This article was first published by IPKat on 23 February 2023.
In a rare turn of legal decision-making, Vodafone has paid almost £1 million in costs for infringing a patent since revoked by the European Patent Office (EPO) – a state of affairs that the Court of Appeal says it cannot overturn. Is this injustice or the inevitable result of an avoidable situation?
In Vodafone Group Plc & Ors v IPCom GmbH & Co KG, Vodafone has come in for some fairly harsh criticism from the Court of Appeal judges, who have called it 'the author of its own misfortune'.
IPCom, an active patent enforcer, prevailed in the latest round of its infringement action against Vodafone, despite its patent having been revoked by the EPO. On 10 February 2023, the Court of Appeal handed down its judgment, refusing to permit the revision or revocation under CPR rule 3.1(7) of the sealed final order it had previously made.
This effectively bars Vodafone from claiming the reimbursement of costs it has already paid in compliance with that order, even though IPCom now ostensibly has no cause of action. Vodafone will doubtless be unhappy at what it likely perceives as the court's refusal to use its inherent jurisdiction to dispense justice.
Vodafone had been held to infringe a valid patent owned by IPCom at first instance and on appeal. Following the appeal, Vodafone paid just under £1 million for IPCom's costs, and an inquiry into damages was ordered.
Vodafone applied to the Supreme Court for permission to appeal (the Court of Appeal having refused permission). The EPO had by then revoked the patent, which made it invalid ab initio – meaning Vodafone had paid the costs of an action which now had no legal foundation.
Vodafone applied to amend its grounds of appeal to the Supreme Court, essentially seeking its costs (at the time of writing, both its application to amend its grounds of appeal and its application for permission to appeal await the Supreme Court's decision).
Meanwhile Vodafone sought to have the Court of Appeal's order against it (giving a declaration of infringement, an order for inquiry into damages and a costs order – all of which still stood) varied or revoked.
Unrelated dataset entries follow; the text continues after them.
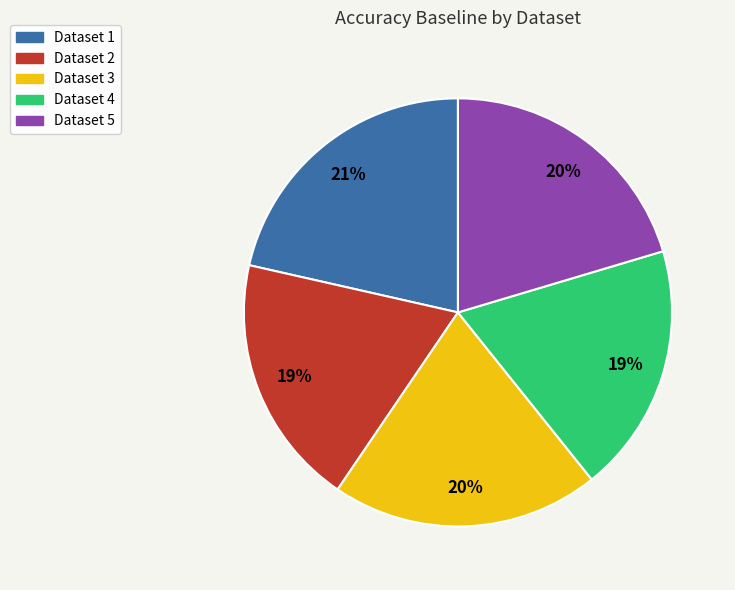

How many slices are in this pie chart?

5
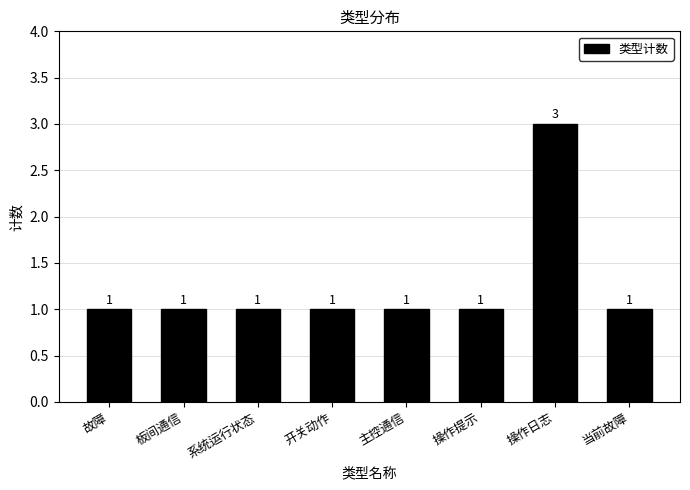

What is the label of the 8th bar from the right?

故障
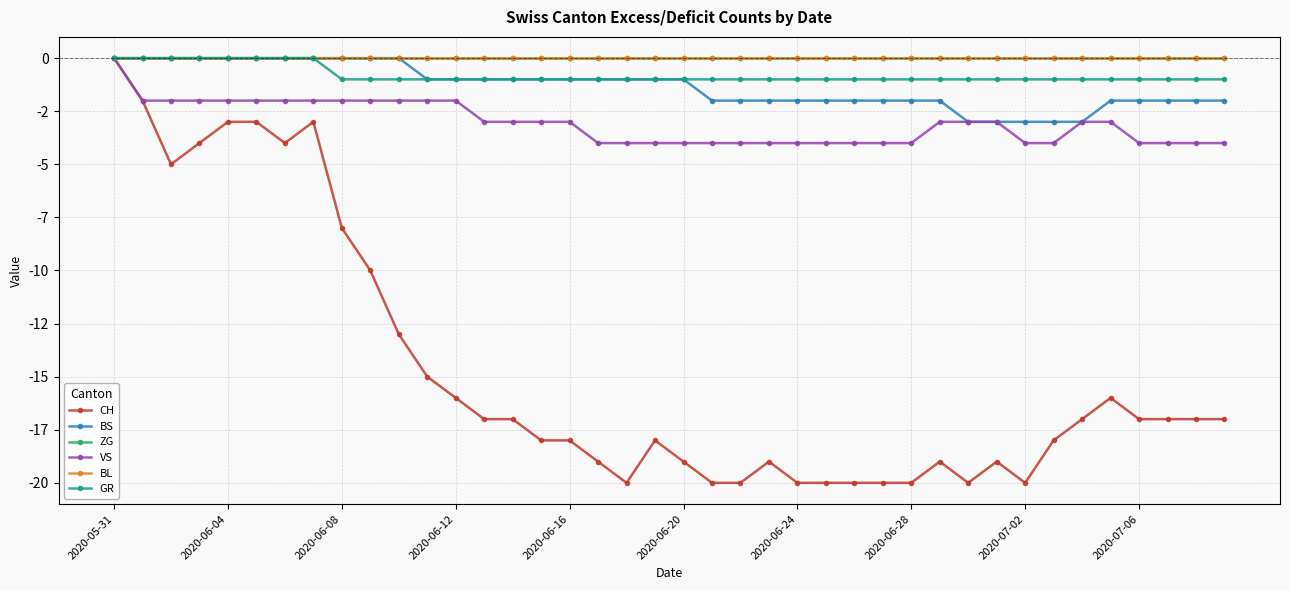

At which label does BS first exceed -1?

2020-05-31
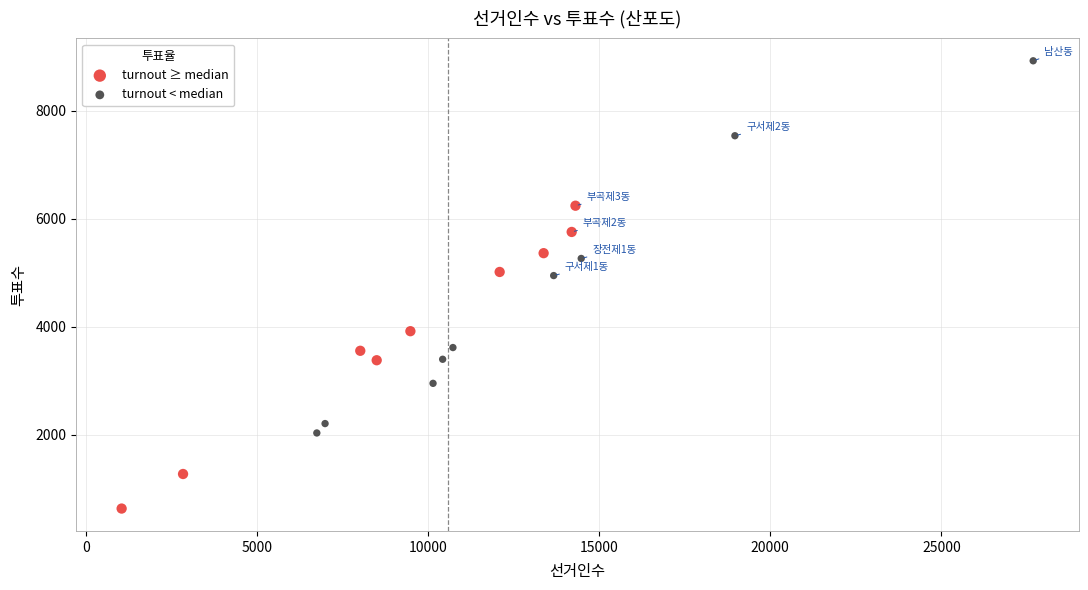

What are all the series names shown in the legend?

turnout ≥ median, turnout < median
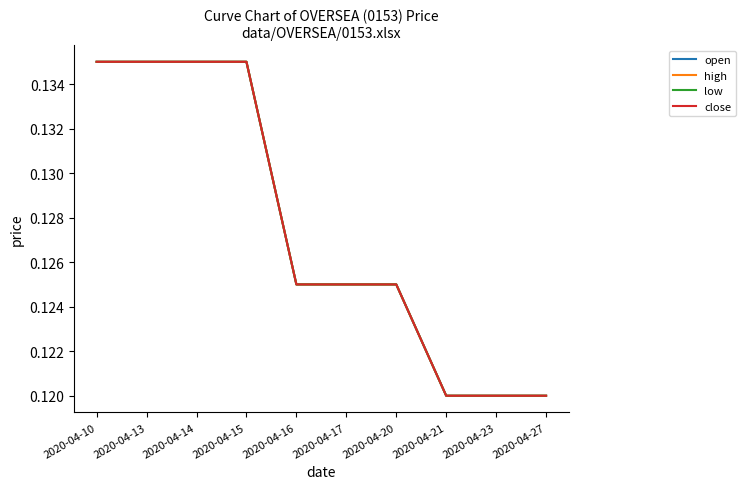

The value of open at 2020-04-10 is 0.2. True or false?

False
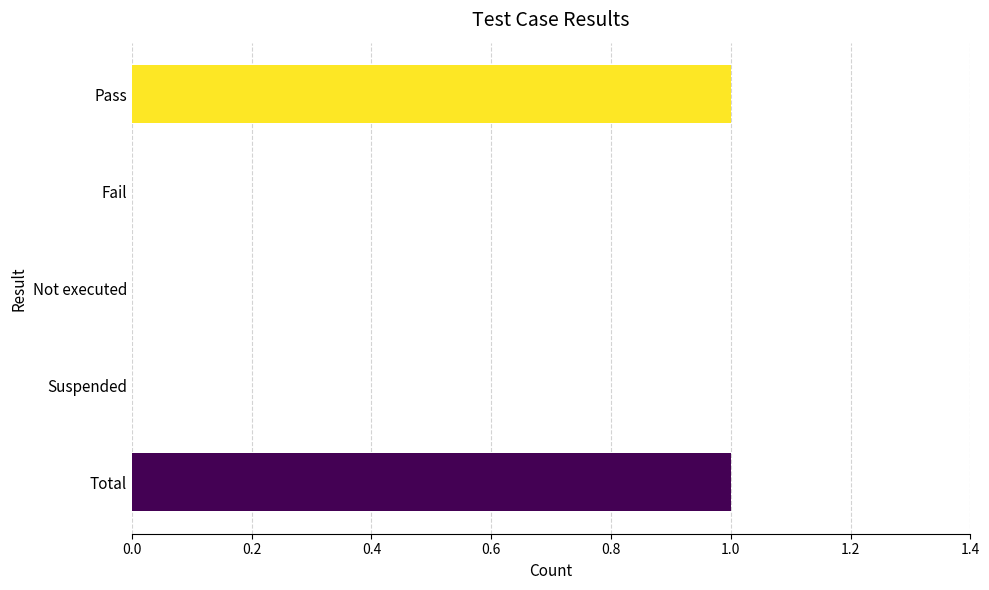

The value at Total is 1. True or false?

True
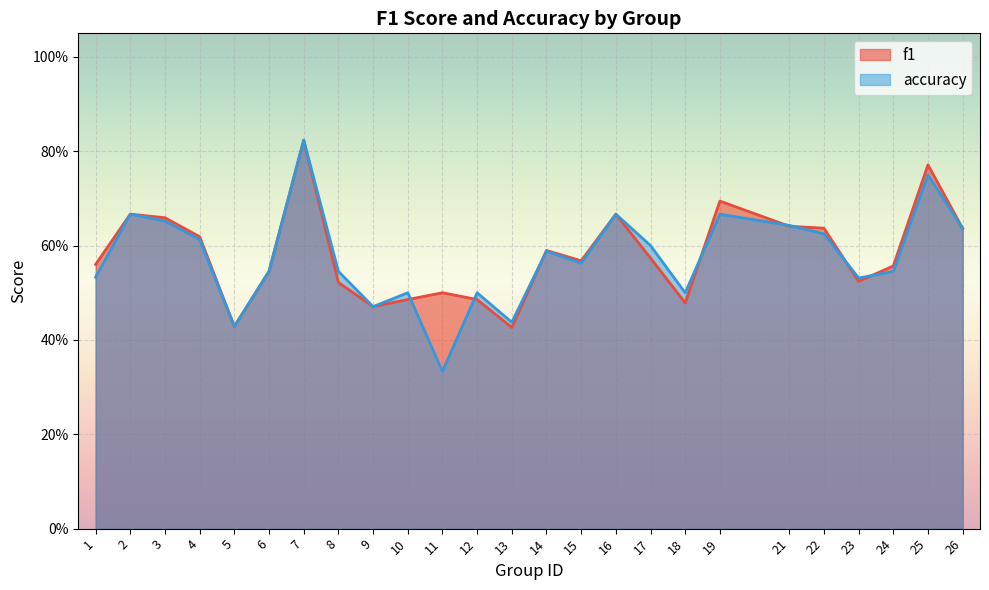

Is the value of f1 at 9 greater than the value of accuracy at 22?

No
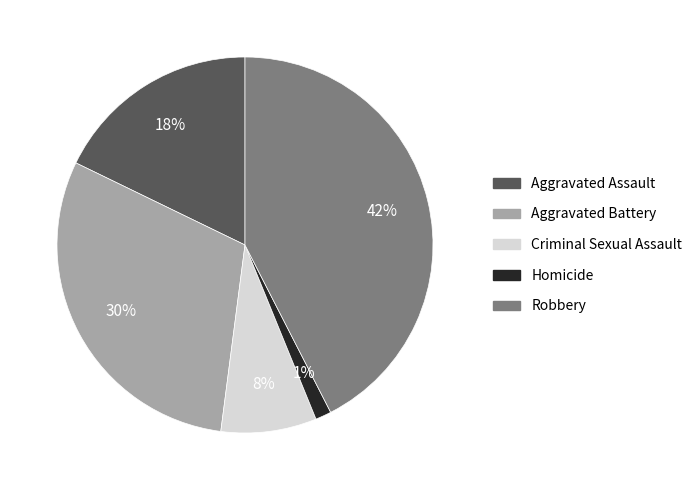

True or false: Aggravated Battery accounts for 30% of the total.

True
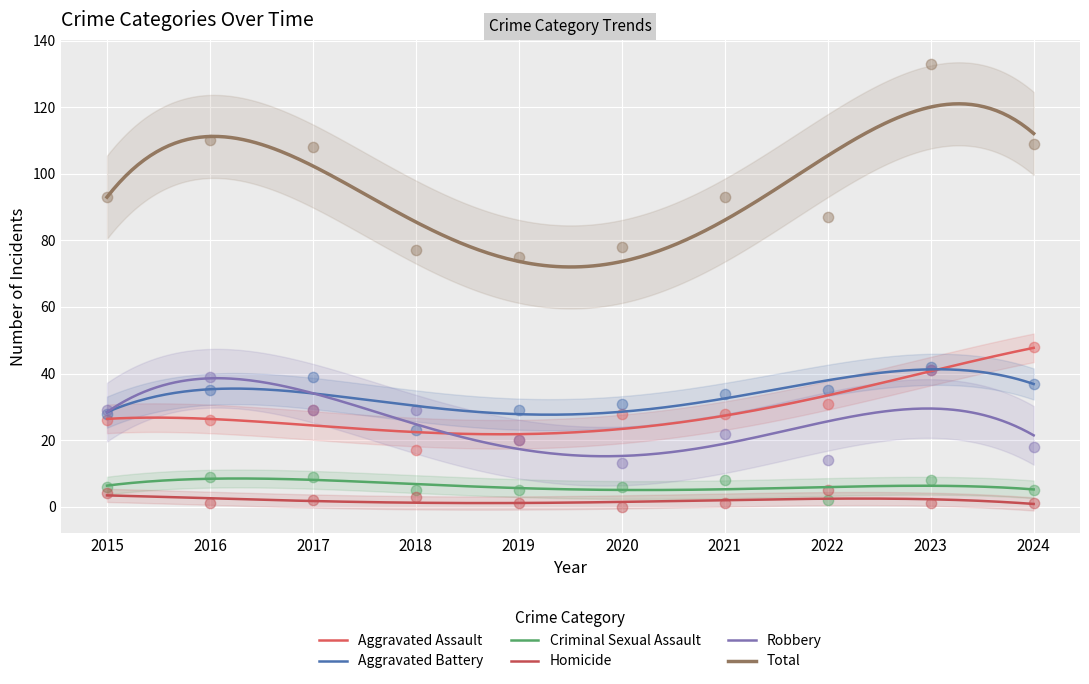

Which series has the largest total across all categories?

Total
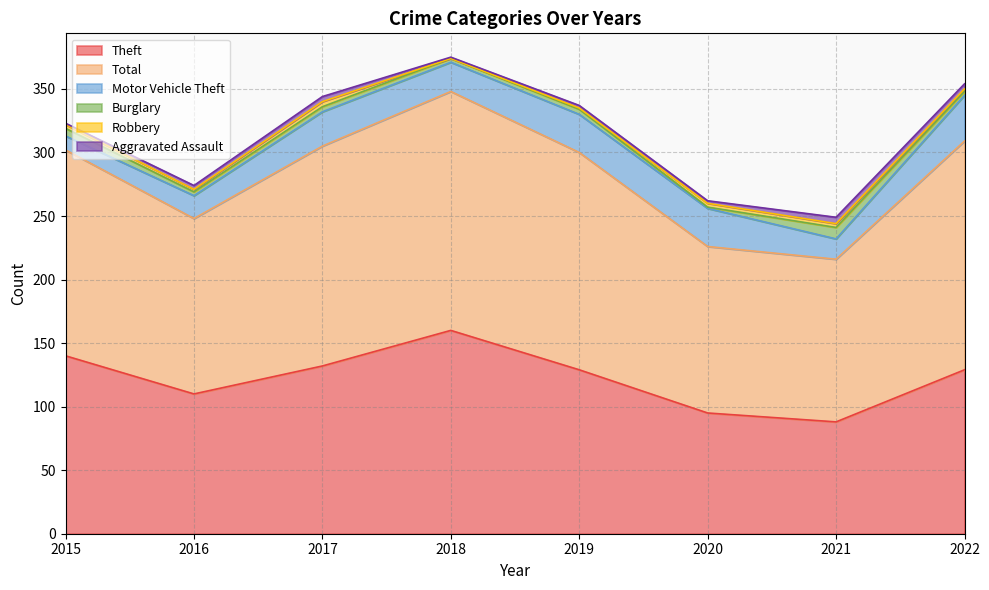

In Burglary, how many points are lower than both neighbors (excluding endpoints)?

3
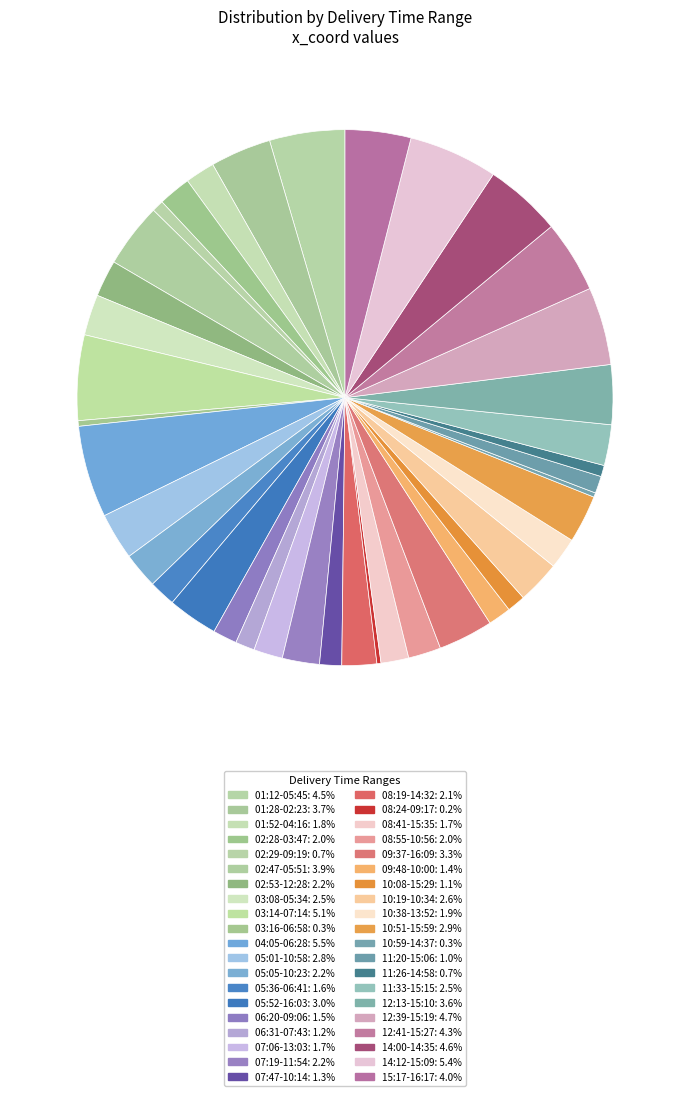

Does 08:41-15:35 represent more than half of the total?

No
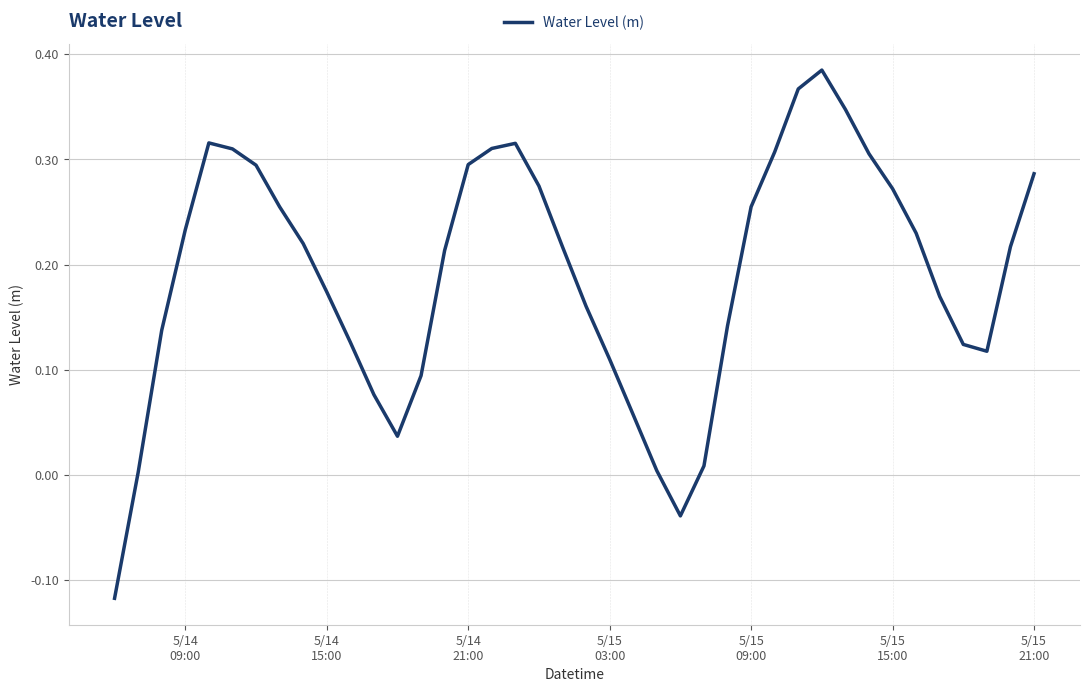

What is the difference between the maximum and minimum values?

0.5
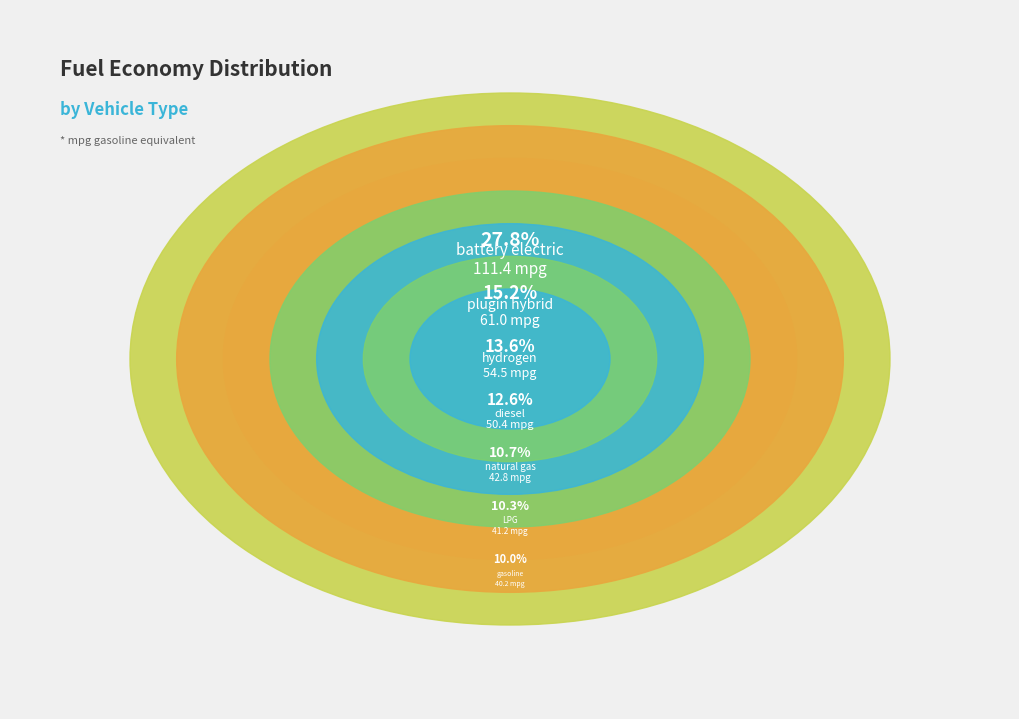

Approximately how many times larger is the value at gasoline vehicle compared to LPG vehicle?

1.0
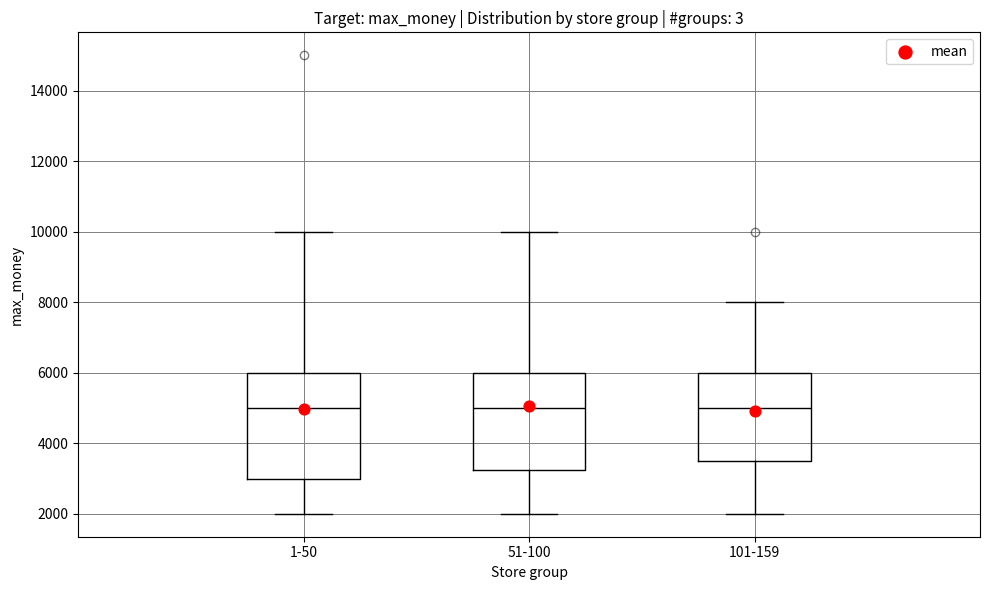

Reading left to right, read every box against the y-axis: the position of its median line, the range the box covers, and the ends of its whiskers. The values are not printed on the chart, so give them approximately, as read against the axis.

1-50: median 5000, box 3000 to 6000, whiskers 2000 to 10000
51-100: median 5000, box 3200 to 6000, whiskers 2000 to 10000
101-159: median 5000, box 3600 to 6000, whiskers 2000 to 8000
Vodafone applied under CPR 3.1(7), but not under CPR 52.30, which the Court of Appeal had advised, to reopen/revoke the order. These rules state as follows:
1. CPR rule 3.1 (7):
(1) A power of the court under these Rules to make an order includes a power to vary or revoke the order.
2. CPR rule 52.30:
(1) The Court of Appeal or the High Court will not reopen a final determination of any appeal unless—
(a) it is necessary to do so in order to avoid real injustice;
(b) the circumstances are exceptional and make it appropriate to reopen the appeal; and
(c) there is no alternative effective remedy.
The Court of Appeal's decision
The Court of Appeal considered numerous authorities (including some with similar fact patterns involving parallel UK and EPO proceedings) and concluded that:
"[t]he overwhelming thrust of the authorities is that the court's power under CPR rule 3.1 (7) to vary or revoke orders either cannot or should not be used to discharge a sealed final order. The only limited exception … is the case of a continuing order (such as a final injunction)."
The application under rule 3.1(7) was refused.
The Court of Appeal made numerous comments on rule 52.30, which, while obiter, pointed to what would have been the right route to pursue. Indeed, the Court of Appeal had indicated the same to Vodafone months earlier.
It appears that Vodafone believed it fell outside rule 52.30 as its application for permission to appeal to the Supreme Court was still outstanding (and that therefore it was not in the position of having 'no alternative effective remedy').
The Court of Appeal disagreed; it believed that it likely did have jurisdiction and would also have jurisdiction if the Supreme Court refused permission and if Vodafone withdrew its application for permission. The Court of Appeal did not, however, discuss what it considered the test to be under that rule.
The Court considered that Vodafone could have (but did not):
- Pursued its much earlier application for a stay of the trial, which would almost certainly have been granted given the concurrent EPO opposition proceedings;
- Requested undertakings from IPCom to repay any damages paid which turned out to have been baseless;
- Applied to stay or adjourn the appeal pending the EPO Board of Appeal's decision;
- Applied for the Court of Appeal to adjourn the question of costs and other relief;
- Asked the Court of Appeal to make the costs order contingent on the EPO outcome;
- Asked the Court of Appeal for liberty to apply to revoke the Court of Appeal order in the event the EPO revoked the patent; and/or
- Applied to stay the costs order.
Lewison LJ commented that "[a]lthough these are well-trodden paths for experienced patent litigators, in fact Vodafone did none of these things." His fellow judges were no more complimentary about Vodafone's strategy.
The case serves as a cautionary tale and shows the importance of good advice and familiarity with the intricacies of the CPR, as well as of pleading alternatives where available.
It does, however, feel a little unsatisfactory; is it right that a patentee can bring a dispute, have significant costs paid in its favour and then keep those costs after it turned out to have lost the dispute after all, this simply because procedural boxes had not been ticked?
The public interest in finality of judgments would suggest the answer to that question is indeed - 'Yes'.